The first main section introduces the approach used to derive the criteria for identifying major episodes of strife. The second main section applies the inductively derived criteria to the countries being studied.

 

 

Media Data and Social Science Research: Problems and Approaches - News media provide a unique source of information on important societal developments, both contemporary and historical. Consequently, over the past forty years, social scientists have attempted to utilize media data to study important questions in a number of fields. But these efforts have been subjected to sobering critiques in an on-going debate over the utility of media data in social science research. The advent of the Information Age has both raised the stakes of this sustained debate and restructured it. Over the past several decades we have seen the emergence of the Internet, the rise of news websites, the widespread availability of digitized news reports, and the creation of 24x7 news stations. These developments have led to unprecedented increases in the volume, scope and accessibility of news reports. Advances in data science and computational capacity have greatly enhanced the ability of researchers to process information embedded in those news reports.

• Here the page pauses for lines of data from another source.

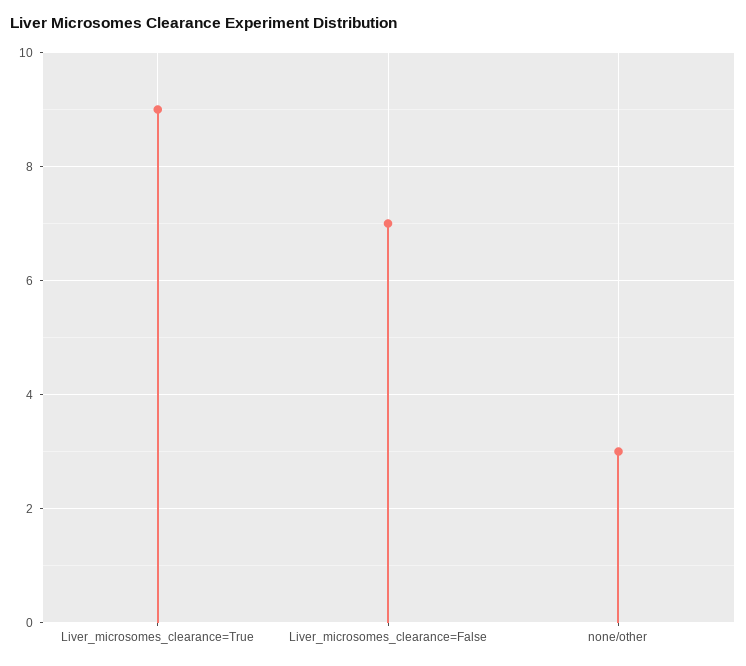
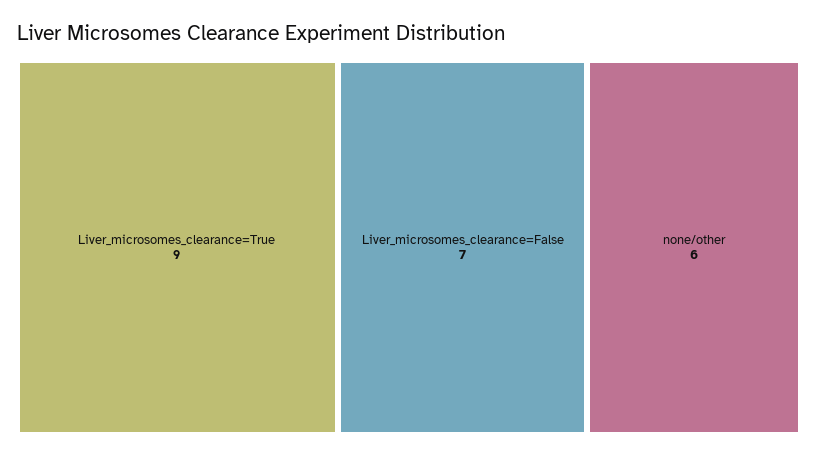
none/other: 3 -> 6

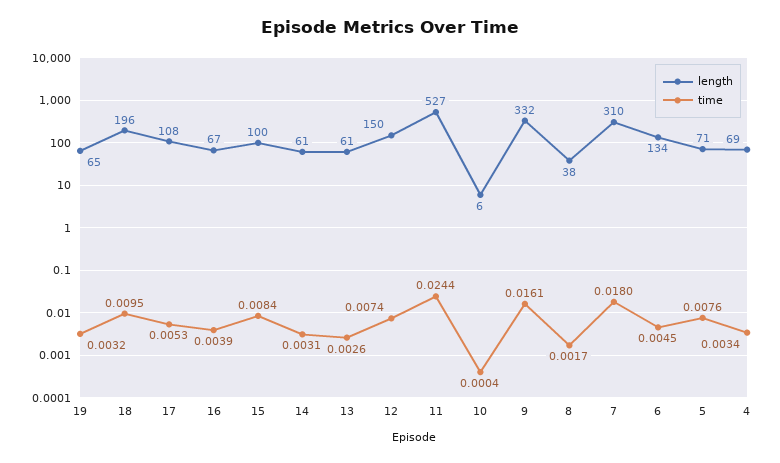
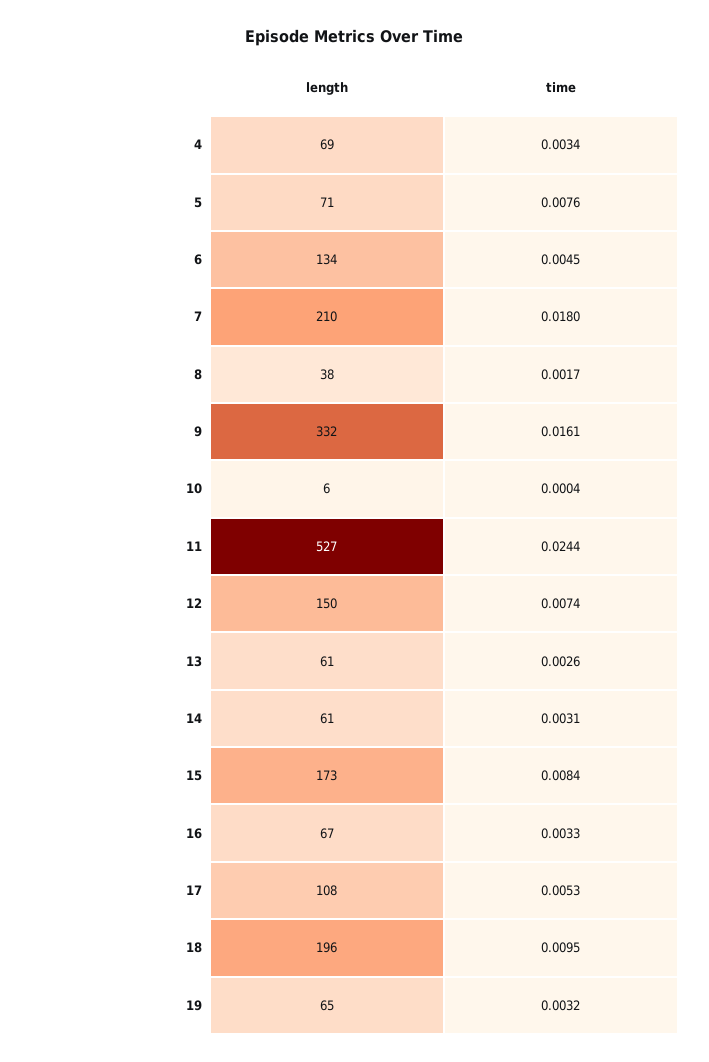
time, 16: 0.0039 -> 0.0033
length, 15: 100 -> 173
length, 7: 310 -> 210

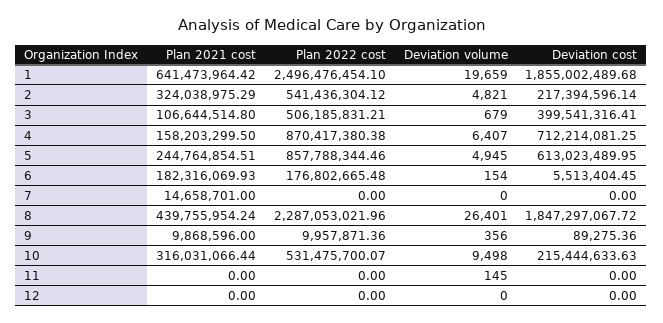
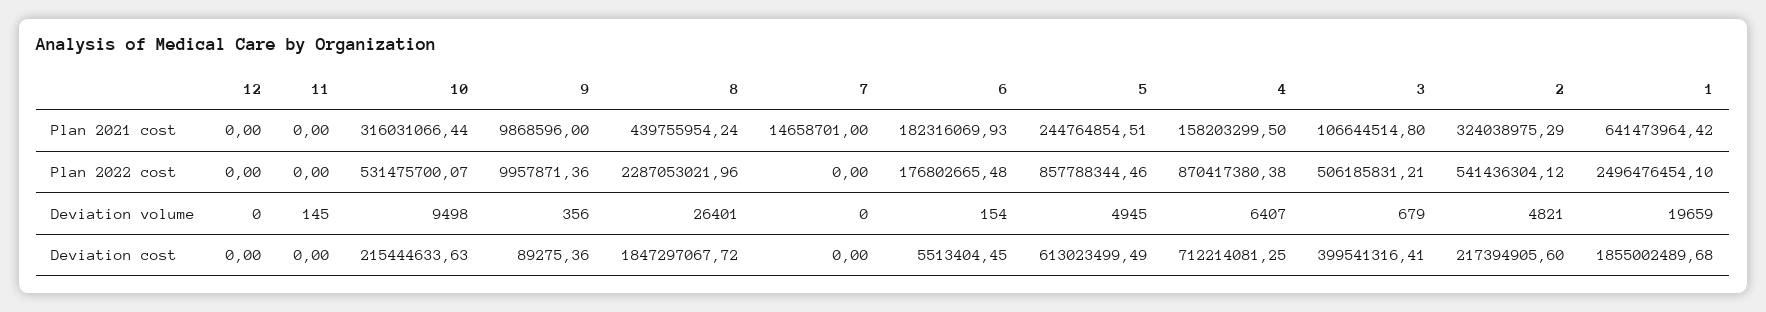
Deviation cost, 2: 217394596.14 -> 217394905.6
Deviation cost, 5: 613023489.95 -> 613023499.49

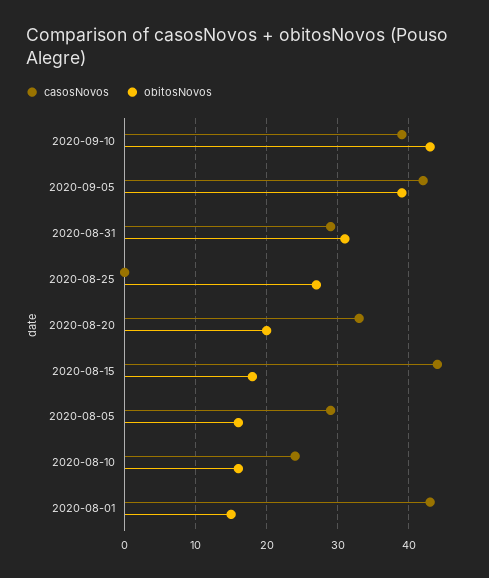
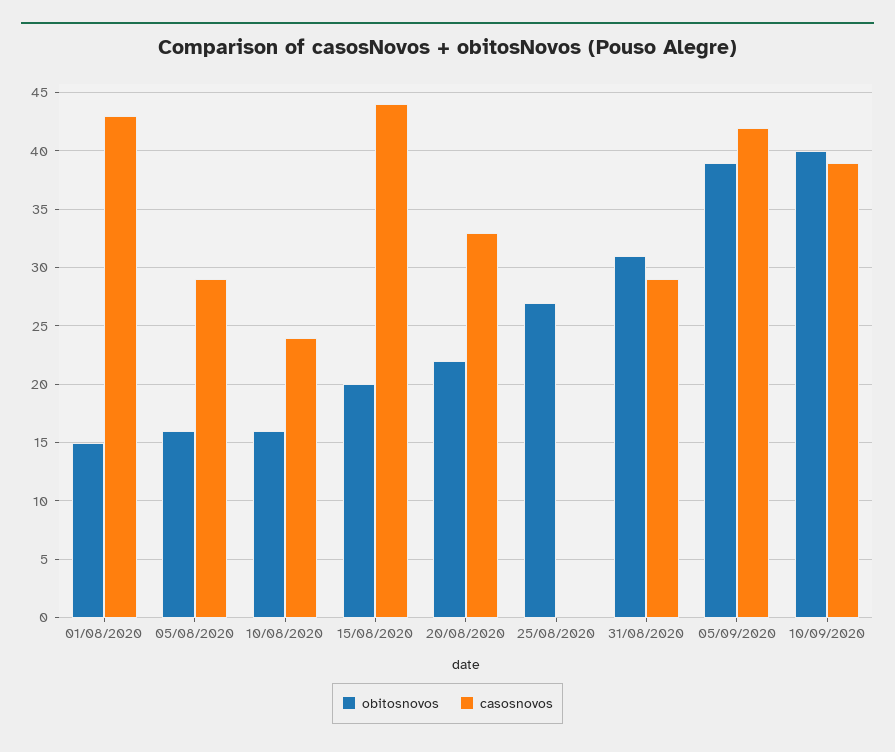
obitosNovos, 2020-09-10: 43 -> 40
obitosNovos, 2020-08-20: 20 -> 22
obitosNovos, 2020-08-15: 18 -> 20

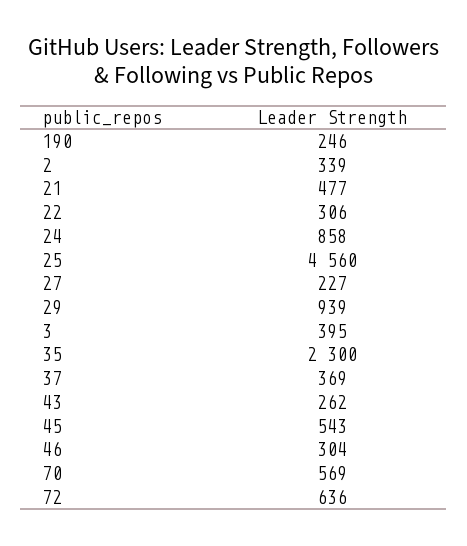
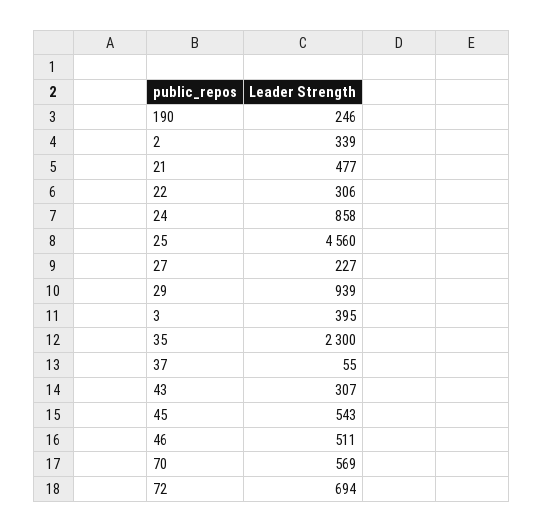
37: 369 -> 55
43: 262 -> 307
46: 304 -> 511
72: 636 -> 694

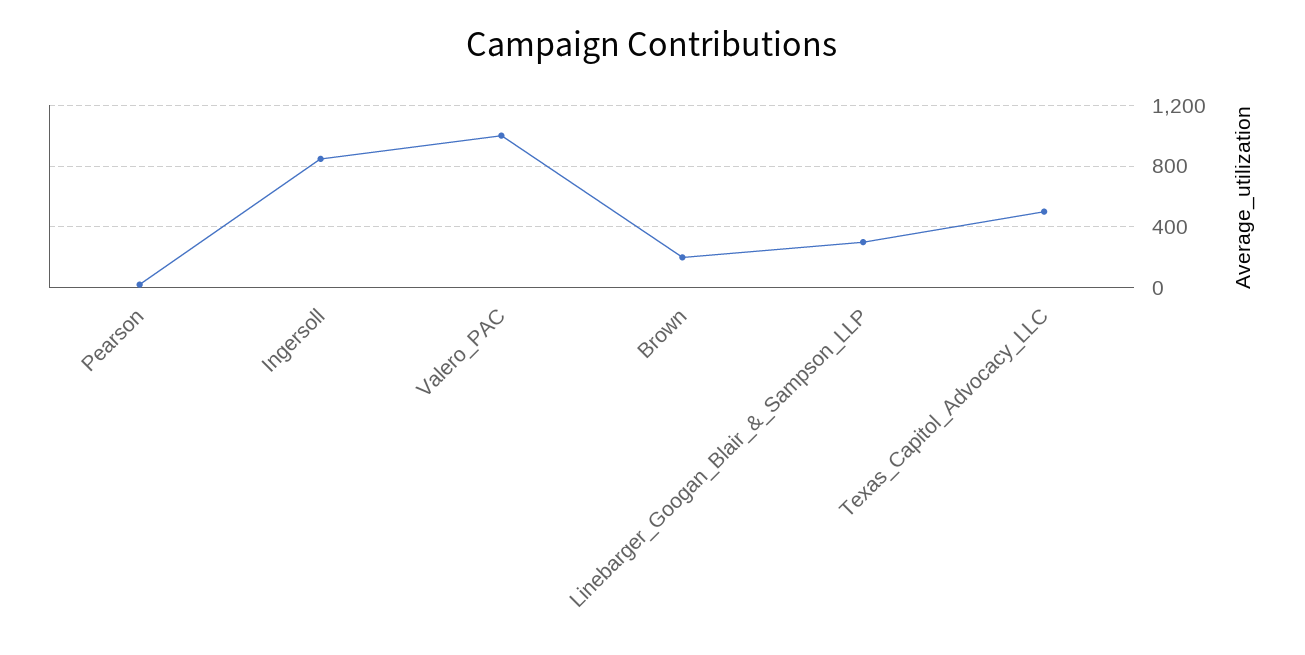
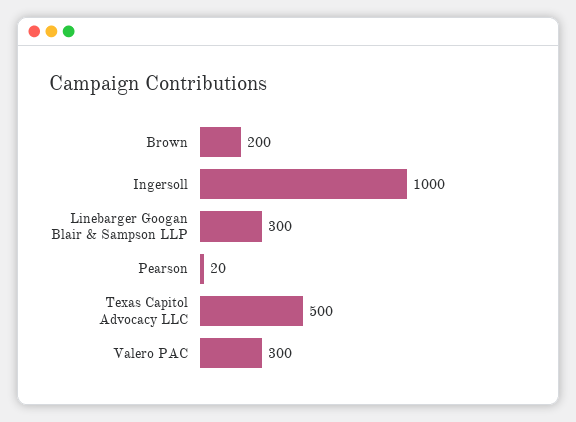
Ingersoll: 850 -> 1000
Valero_PAC: 1000 -> 300

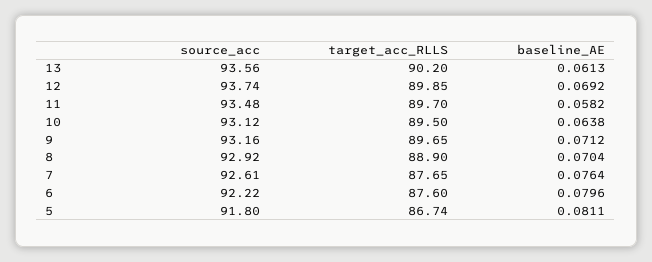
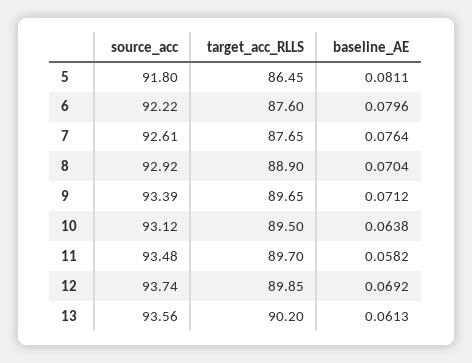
source_acc, 9: 93.16 -> 93.39
target_acc_RLLS, 5: 86.74 -> 86.45

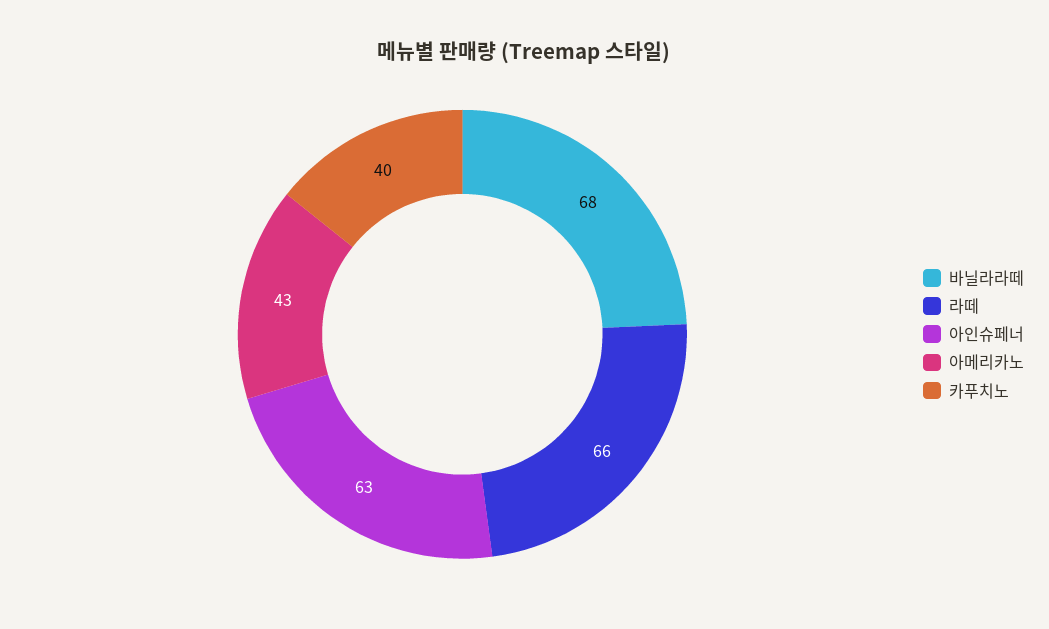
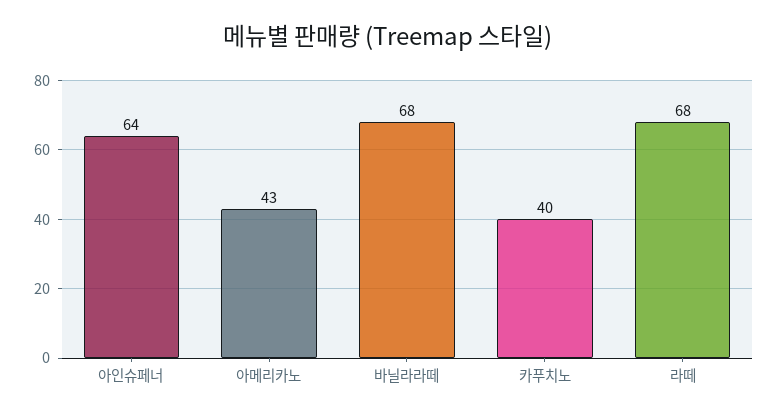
라떼: 66 -> 68
아인슈페너: 63 -> 64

The confluence of these developments has laid the groundwork for third-generation media data projects that have the potential to generate major advances in several fields of research. But the implications of these Information Age developments for the sustained debate over the utility of media data have not been explored and, without a better understanding of those implications, the potential of third-generation projects may never been fully realized. Thus, this paper re-examines the on-going debate over media data in light of these recent developments. We begin by summarizing the key issues raised by critics and asserting that they identify three sets of problems with media data: a comprehensiveness problem, an identification problem, and a distortion problem. In the second main section of the paper we decompose each of these issues and assess their implications for contemporary research employing media data. In this assessment we focus on civil strife research, but most of the main points pertain beyond this field. We also discuss the potential for the remediation of the problems that posed serious threats to the utility of media, with an emphasis on third-generation research efforts like the Social, Political and Economic Event Data (SPEED) project.